Anyone who knew her even remotely gave her wide berth during what was commonly referred to as her “episodes”. She generally remained locked in her chamber with the thick brocade curtains blotting out any semblance of light and God help anyone who accidentally made a sound above a single decibel. She usually wore a heavy hooded cloak to mute sound and light if she left her chamber, and the servant who served her afternoon tea claimed that she kept it on even in the shadows of her room. The darkness was kept at bay only by a single candle, the flame of which gave birth to infinitely more disturbing shapes in the dark.
It was on one such afternoon—dark and rainy without, which naturally added to the foreboding atmosphere inside her chambers—that she sat in the darkness trying vainly to ignore the pain that gnawed with the persistence of a deranged beaver at all the corners of her mind. A soft knock sounded at the door. Some small fireworks exploded behind her eyes.
“Enter,” she growled.
A young woman with dark hair and eyes too big for her pale face entered with the tea tray. She was not the usual servant.
“P..p..please my lady, your tea.”
Her trembling hands rattled the contents of the tray.
The figure in the enormous wingback chair motioned with one hand to the table before her. The quaking servant advanced, her eyes all white around the edges as she neared the hooded woman. She settled the tray with a clatter that ignited an explosion that set her mistress’s teeth on edge.
“Get out.”
The words were softly spoken but carried an authority not to be disobeyed.
“Y..y..yes my lady.”
In her rushed and terrified attempt to curtsey, the girl’s apron caught the edge of the tray and sent it crashing to the floor. If the young lady was frightened before, her heart bolted like a mortally terrified animal and then, she was certain, thudded to a complete standstill. For the figure in the chair snapped her head up, which threw the hood back.

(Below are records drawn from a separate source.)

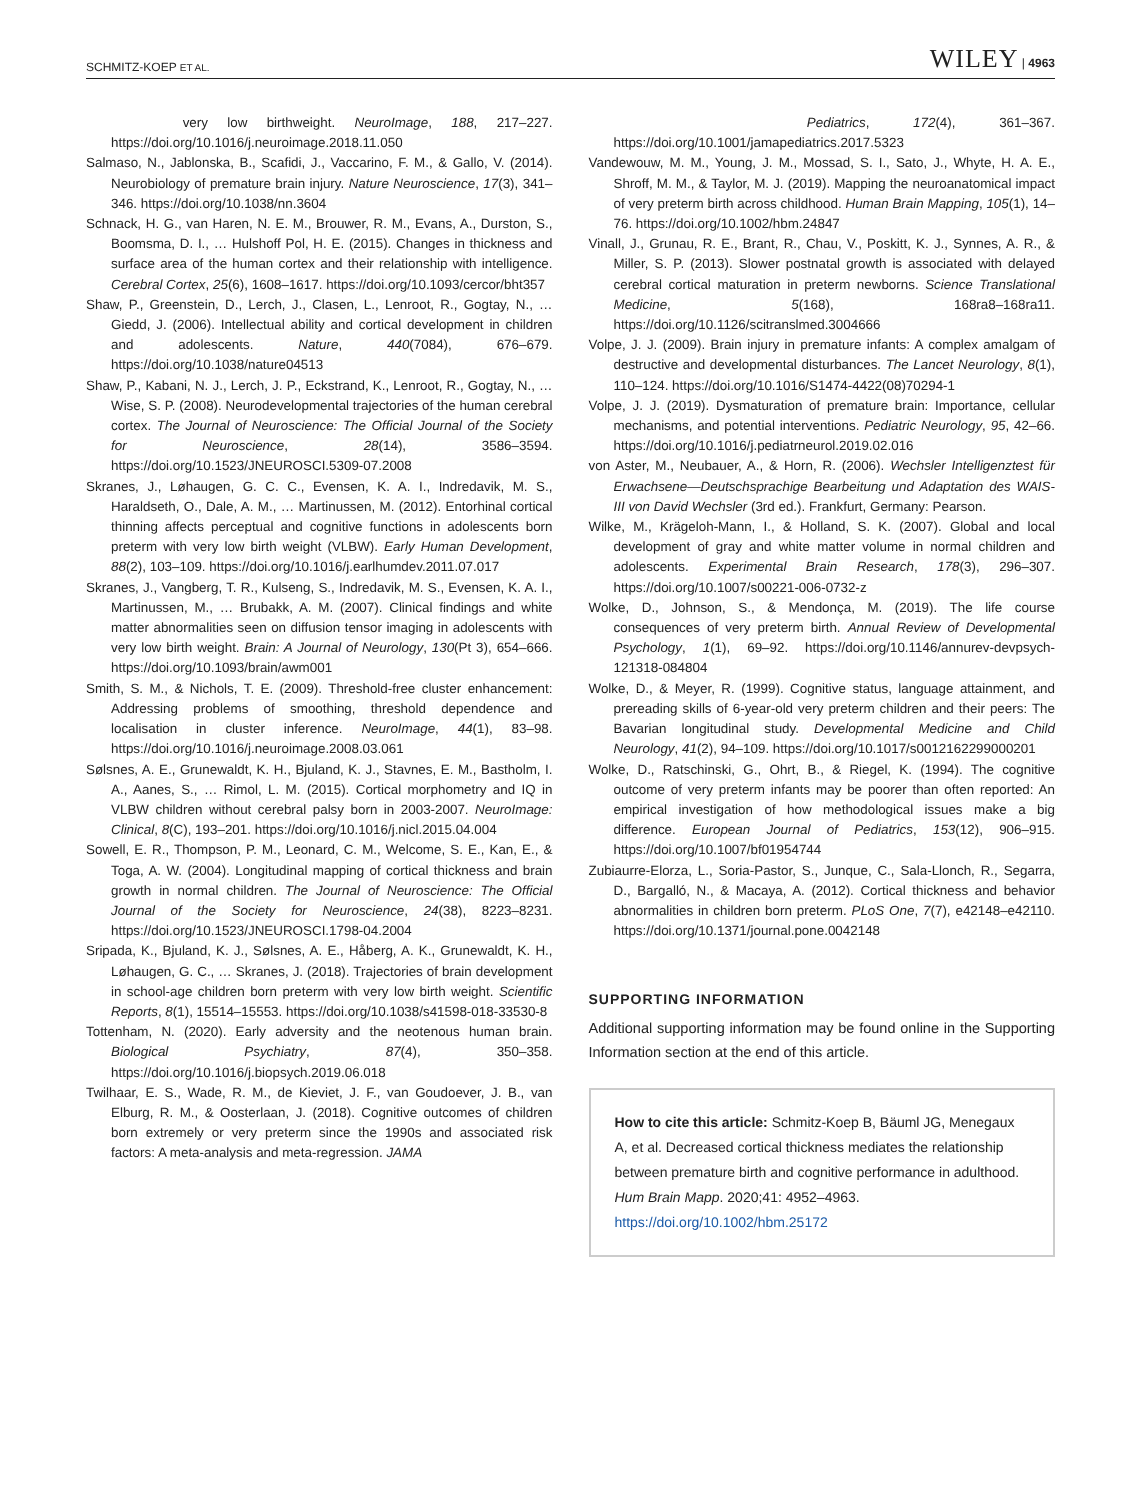SCHMITZ-KOEP ET AL. WILEY | 4963
very low birthweight. NeuroImage, 188, 217–227. https://doi.org/10.1016/j.neuroimage.2018.11.050
Salmaso, N., Jablonska, B., Scafidi, J., Vaccarino, F. M., & Gallo, V. (2014). Neurobiology of premature brain injury. Nature Neuroscience, 17(3), 341–346. https://doi.org/10.1038/nn.3604
Schnack, H. G., van Haren, N. E. M., Brouwer, R. M., Evans, A., Durston, S., Boomsma, D. I., … Hulshoff Pol, H. E. (2015). Changes in thickness and surface area of the human cortex and their relationship with intelligence. Cerebral Cortex, 25(6), 1608–1617. https://doi.org/10.1093/cercor/bht357
Shaw, P., Greenstein, D., Lerch, J., Clasen, L., Lenroot, R., Gogtay, N., … Giedd, J. (2006). Intellectual ability and cortical development in children and adolescents. Nature, 440(7084), 676–679. https://doi.org/10.1038/nature04513
Shaw, P., Kabani, N. J., Lerch, J. P., Eckstrand, K., Lenroot, R., Gogtay, N., … Wise, S. P. (2008). Neurodevelopmental trajectories of the human cerebral cortex. The Journal of Neuroscience: The Official Journal of the Society for Neuroscience, 28(14), 3586–3594. https://doi.org/10.1523/JNEUROSCI.5309-07.2008
Skranes, J., Løhaugen, G. C. C., Evensen, K. A. I., Indredavik, M. S., Haraldseth, O., Dale, A. M., … Martinussen, M. (2012). Entorhinal cortical thinning affects perceptual and cognitive functions in adolescents born preterm with very low birth weight (VLBW). Early Human Development, 88(2), 103–109. https://doi.org/10.1016/j.earlhumdev.2011.07.017
Skranes, J., Vangberg, T. R., Kulseng, S., Indredavik, M. S., Evensen, K. A. I., Martinussen, M., … Brubakk, A. M. (2007). Clinical findings and white matter abnormalities seen on diffusion tensor imaging in adolescents with very low birth weight. Brain: A Journal of Neurology, 130(Pt 3), 654–666. https://doi.org/10.1093/brain/awm001
Smith, S. M., & Nichols, T. E. (2009). Threshold-free cluster enhancement: Addressing problems of smoothing, threshold dependence and localisation in cluster inference. NeuroImage, 44(1), 83–98. https://doi.org/10.1016/j.neuroimage.2008.03.061
Sølsnes, A. E., Grunewaldt, K. H., Bjuland, K. J., Stavnes, E. M., Bastholm, I. A., Aanes, S., … Rimol, L. M. (2015). Cortical morphometry and IQ in VLBW children without cerebral palsy born in 2003-2007. NeuroImage: Clinical, 8(C), 193–201. https://doi.org/10.1016/j.nicl.2015.04.004
Sowell, E. R., Thompson, P. M., Leonard, C. M., Welcome, S. E., Kan, E., & Toga, A. W. (2004). Longitudinal mapping of cortical thickness and brain growth in normal children. The Journal of Neuroscience: The Official Journal of the Society for Neuroscience, 24(38), 8223–8231. https://doi.org/10.1523/JNEUROSCI.1798-04.2004
Sripada, K., Bjuland, K. J., Sølsnes, A. E., Håberg, A. K., Grunewaldt, K. H., Løhaugen, G. C., … Skranes, J. (2018). Trajectories of brain development in school-age children born preterm with very low birth weight. Scientific Reports, 8(1), 15514–15553. https://doi.org/10.1038/s41598-018-33530-8
Tottenham, N. (2020). Early adversity and the neotenous human brain. Biological Psychiatry, 87(4), 350–358. https://doi.org/10.1016/j.biopsych.2019.06.018
Twilhaar, E. S., Wade, R. M., de Kieviet, J. F., van Goudoever, J. B., van Elburg, R. M., & Oosterlaan, J. (2018). Cognitive outcomes of children born extremely or very preterm since the 1990s and associated risk factors: A meta-analysis and meta-regression. JAMA
Pediatrics, 172(4), 361–367. https://doi.org/10.1001/jamapediatrics.2017.5323
Vandewouw, M. M., Young, J. M., Mossad, S. I., Sato, J., Whyte, H. A. E., Shroff, M. M., & Taylor, M. J. (2019). Mapping the neuroanatomical impact of very preterm birth across childhood. Human Brain Mapping, 105(1), 14–76. https://doi.org/10.1002/hbm.24847
Vinall, J., Grunau, R. E., Brant, R., Chau, V., Poskitt, K. J., Synnes, A. R., & Miller, S. P. (2013). Slower postnatal growth is associated with delayed cerebral cortical maturation in preterm newborns. Science Translational Medicine, 5(168), 168ra8–168ra11. https://doi.org/10.1126/scitranslmed.3004666
Volpe, J. J. (2009). Brain injury in premature infants: A complex amalgam of destructive and developmental disturbances. The Lancet Neurology, 8(1), 110–124. https://doi.org/10.1016/S1474-4422(08)70294-1
Volpe, J. J. (2019). Dysmaturation of premature brain: Importance, cellular mechanisms, and potential interventions. Pediatric Neurology, 95, 42–66. https://doi.org/10.1016/j.pediatrneurol.2019.02.016
von Aster, M., Neubauer, A., & Horn, R. (2006). Wechsler Intelligenztest für Erwachsene—Deutschsprachige Bearbeitung und Adaptation des WAIS-III von David Wechsler (3rd ed.). Frankfurt, Germany: Pearson.
Wilke, M., Krägeloh-Mann, I., & Holland, S. K. (2007). Global and local development of gray and white matter volume in normal children and adolescents. Experimental Brain Research, 178(3), 296–307. https://doi.org/10.1007/s00221-006-0732-z
Wolke, D., Johnson, S., & Mendonça, M. (2019). The life course consequences of very preterm birth. Annual Review of Developmental Psychology, 1(1), 69–92. https://doi.org/10.1146/annurev-devpsych-121318-084804
Wolke, D., & Meyer, R. (1999). Cognitive status, language attainment, and prereading skills of 6-year-old very preterm children and their peers: The Bavarian longitudinal study. Developmental Medicine and Child Neurology, 41(2), 94–109. https://doi.org/10.1017/s0012162299000201
Wolke, D., Ratschinski, G., Ohrt, B., & Riegel, K. (1994). The cognitive outcome of very preterm infants may be poorer than often reported: An empirical investigation of how methodological issues make a big difference. European Journal of Pediatrics, 153(12), 906–915. https://doi.org/10.1007/bf01954744
Zubiaurre-Elorza, L., Soria-Pastor, S., Junque, C., Sala-Llonch, R., Segarra, D., Bargalló, N., & Macaya, A. (2012). Cortical thickness and behavior abnormalities in children born preterm. PLoS One, 7(7), e42148–e42110. https://doi.org/10.1371/journal.pone.0042148
SUPPORTING INFORMATION
Additional supporting information may be found online in the Supporting Information section at the end of this article.
How to cite this article: Schmitz-Koep B, Bäuml JG, Menegaux A, et al. Decreased cortical thickness mediates the relationship between premature birth and cognitive performance in adulthood. Hum Brain Mapp. 2020;41: 4952–4963. https://doi.org/10.1002/hbm.25172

The face was pale, almost ghostly, and pulled taut against the bones of her face. Veins visibly pulsed at the temple where a few locks of flame escaped the coif at the nape of her neck. But the most frightening, the most blood chilling sight were her eyes. The colorless shade of ice and every bit as glacial. The room’s temperature seemed to fall several degrees as those frigid eyes bored into her.
The servant tried to gibber an apology and clean the mess but could not seem to tear her gaze from those eyes. They were not human. No one’s eyes could captivate and paralyze in such a manner. And as she stared, they began to change colors, prismatically shifting through every hue in the spectrum with an ethereal glow that illuminated the sallow cheeks.
“Get out.”
It was barely a whisper, yet it bore all the power of a roar, humming underneath with a tremor of pain.
The girl left the tray and the dishes and this inhuman mistress and fled.